What you need to do>
Search the records below for "shoulder" and copy every line it turns up in.

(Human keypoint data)
──────────

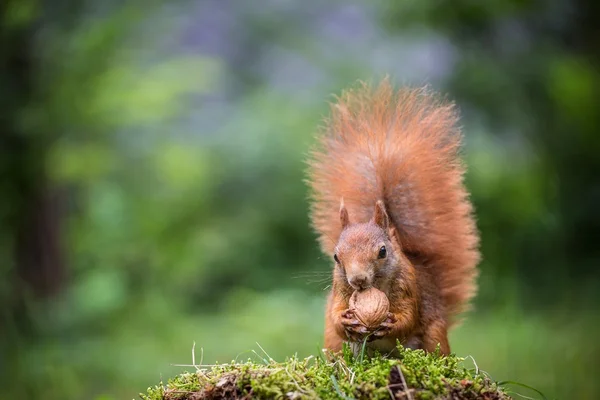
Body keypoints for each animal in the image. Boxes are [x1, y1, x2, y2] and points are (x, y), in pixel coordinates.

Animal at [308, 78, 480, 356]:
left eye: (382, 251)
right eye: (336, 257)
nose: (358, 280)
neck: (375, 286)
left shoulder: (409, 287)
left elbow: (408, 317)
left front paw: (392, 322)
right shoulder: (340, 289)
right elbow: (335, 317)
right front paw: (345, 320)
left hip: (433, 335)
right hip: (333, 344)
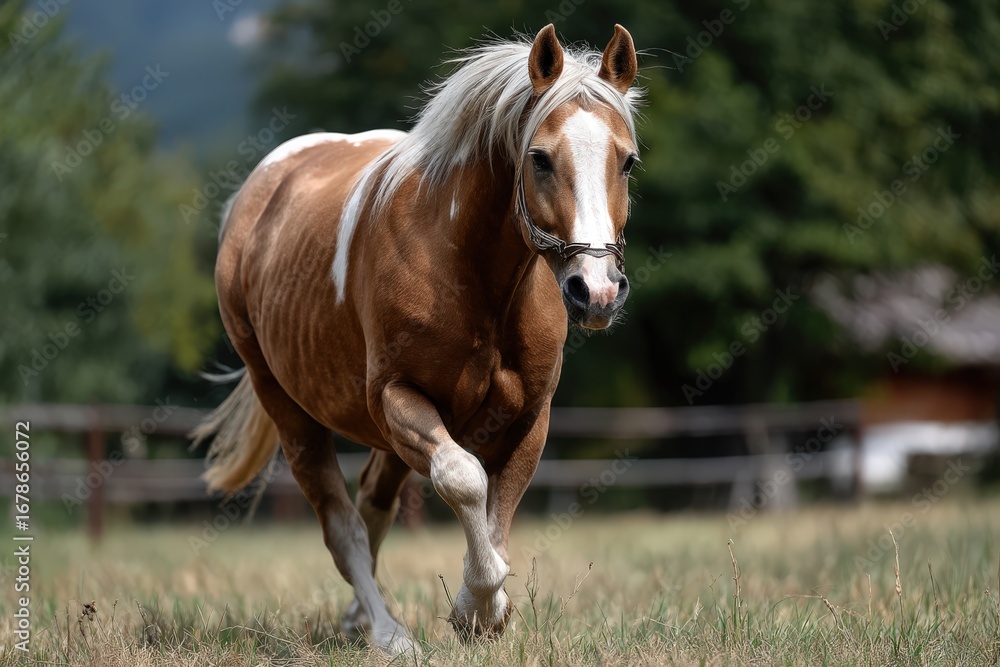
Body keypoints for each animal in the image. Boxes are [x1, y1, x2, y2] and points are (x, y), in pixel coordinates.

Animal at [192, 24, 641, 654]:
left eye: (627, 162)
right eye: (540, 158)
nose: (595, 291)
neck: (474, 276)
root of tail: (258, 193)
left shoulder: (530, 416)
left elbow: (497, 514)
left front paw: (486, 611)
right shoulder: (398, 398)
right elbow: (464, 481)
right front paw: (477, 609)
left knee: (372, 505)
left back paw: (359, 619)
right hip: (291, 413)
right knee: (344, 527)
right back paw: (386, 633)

──────────

Output of the task>
left shoulder: (409, 287)
right shoulder: (340, 289)
left shoulder: (530, 416)
right shoulder: (398, 398)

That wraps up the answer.